In 1968, at the beginning of this ethnoarchaeological study, the majority of the local inhabitants were isolated from mainstream Iraq. Few of them visited any place other than the local market town of Shatra, and they clearly resisted outside influences in their daily lives. By 1990 when the expedition’s work concluded, only a few men over the age of 16 had not visited Nasiriya, the provincial capital, as well as Shatra, and no small few had been to Baghdad in the north (a 6-8 hour trip by bus from Shatra) and Basra in the south (a 4-5 hour trip by bus from nearby Nasiriya).
* For the reality behind this story see Pournelle, “Marshland of Cities,” 235-36.

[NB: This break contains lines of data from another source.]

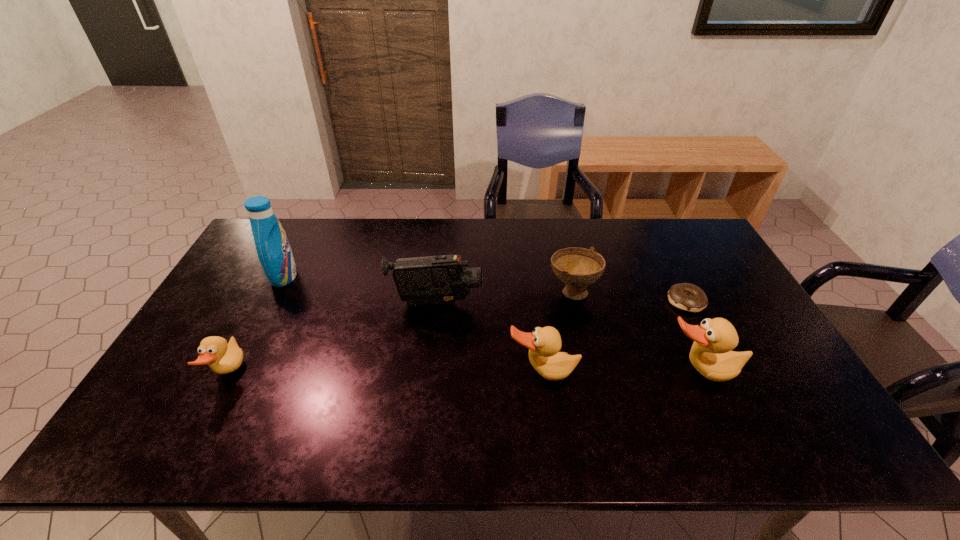
The image size is (960, 540). Find the location of `vacant spot for a new duck to ensure equal spacing`. vacant spot for a new duck to ensure equal spacing is located at coordinates (386, 373).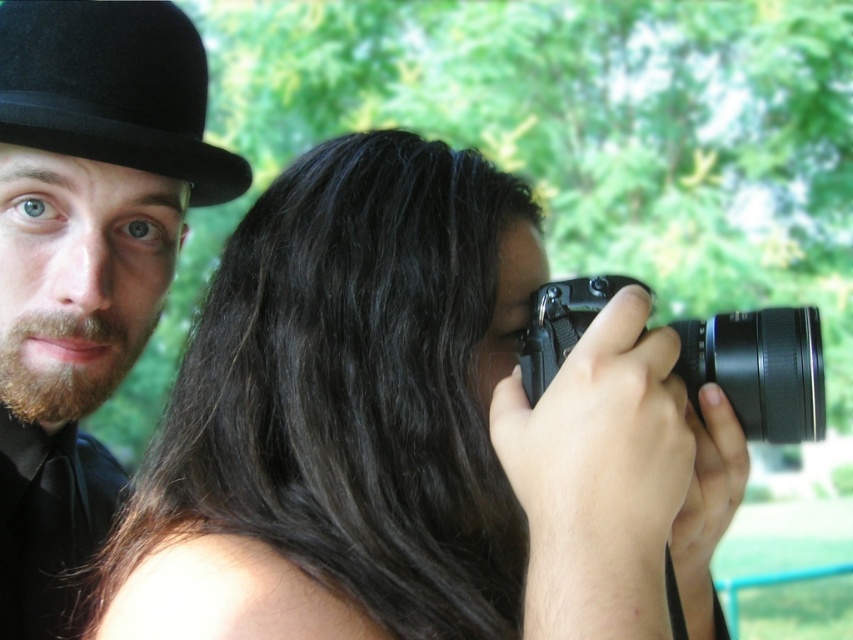
You are an artist trying to sketch the scene. You need to place the black felt bowler hat at upper left in your drawing. What are the coordinates for its position?

The coordinates for the black felt bowler hat at upper left are at point (113, 90).

You are a photographer trying to frame a shot that includes both the black matte bowler hat at upper left and the black plastic camera at center. Given their distance apart, can you fit both into your viewfinder without moving either object?

The black matte bowler hat at upper left and the black plastic camera at center are 15.76 inches apart from each other. Depending on your camera lens and zoom settings, it should be possible to fit both into the viewfinder as 15.76 inches is a manageable distance for most standard framing scenarios.

From the picture: You are a photographer trying to capture a portrait of the man in the black matte bowler hat at upper left. However, the smooth black camera at center is blocking your view. Can you move the camera to the side to get a clear shot of the hat?

The smooth black camera at center is in front of the black matte bowler hat at upper left, so moving the camera to the side would allow you to see the hat clearly.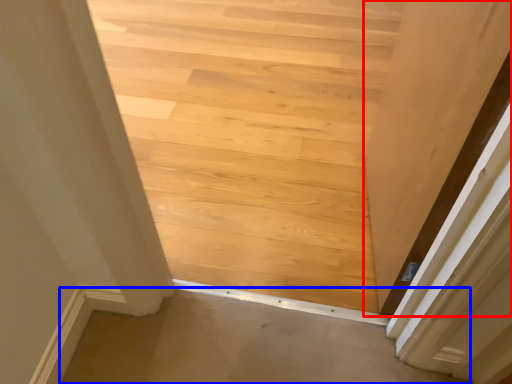
Question: Among these objects, which one is farthest to the camera, door (highlighted by a red box) or plain (highlighted by a blue box)?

† See also Gavin Young and N. Wheeler, “Water Dwellers in a Desert World,” National Geographic 149, 4 (1976): 502–23; “The Folk that Live in the Marshes,” Observer Magazine May 22 (1977): 30–43; and Return to the Marshes (London: William Collins, 1977).
3
WAYS AND MEANS
The research plan for this study had to be simple and flexible, for no set time period could be allotted to these studies, and the excavations at al-Hiba had to be the first concern. Holidays, days when rain or mud made the site unworkable, and evenings were available. At other times I participated in the daily digging and dealt with the ancient pottery recovered from the excavations. From time to time two or three consecutive days could be arranged, especially when staff members made group visits to other sites. It was also possible to set aside a few days before the excavations began and after they were finished.
I wanted to know how local craftspeople gathered their raw materials, how they modified or prepared these raw materials for use, what kinds of artifacts were then made and the details of their construction, their function or functions, their longevity, and how they were disposed of when they were abandoned or no longer usable. Two other elements were important: one was the variation in an artifact’s form or function based on tribal or village contexts; the other was the change that took place in any aspect of an artifact’s life cycle and the reason or reasons for that change. I focused on major, locally obtainable, raw material resources that had been available to ancient people who lived in this area: mud or clay, reeds, wood, and bitumen. I added sheep, cattle, and water buffalo to our study. In order to avoid confusion, I investigated each resource separately. For instance, only when I had completely finished collecting information about mud would I begin asking questions about reeds. As a result, a number of procedures, for example the use of reeds in mud construction, were documented twice: once when studying reeds and again when studying mud construction.
I will introduce each subject with a description of what I learned about these materials and their usage in the late 1960s and early 1970s. Then I will present a short section on the changes I noticed in individual artifacts or groups of artifacts during the 22 years of our investigation and why these changes occurred. Finally I will try to indicate the impact this information can have on our knowledge of the past.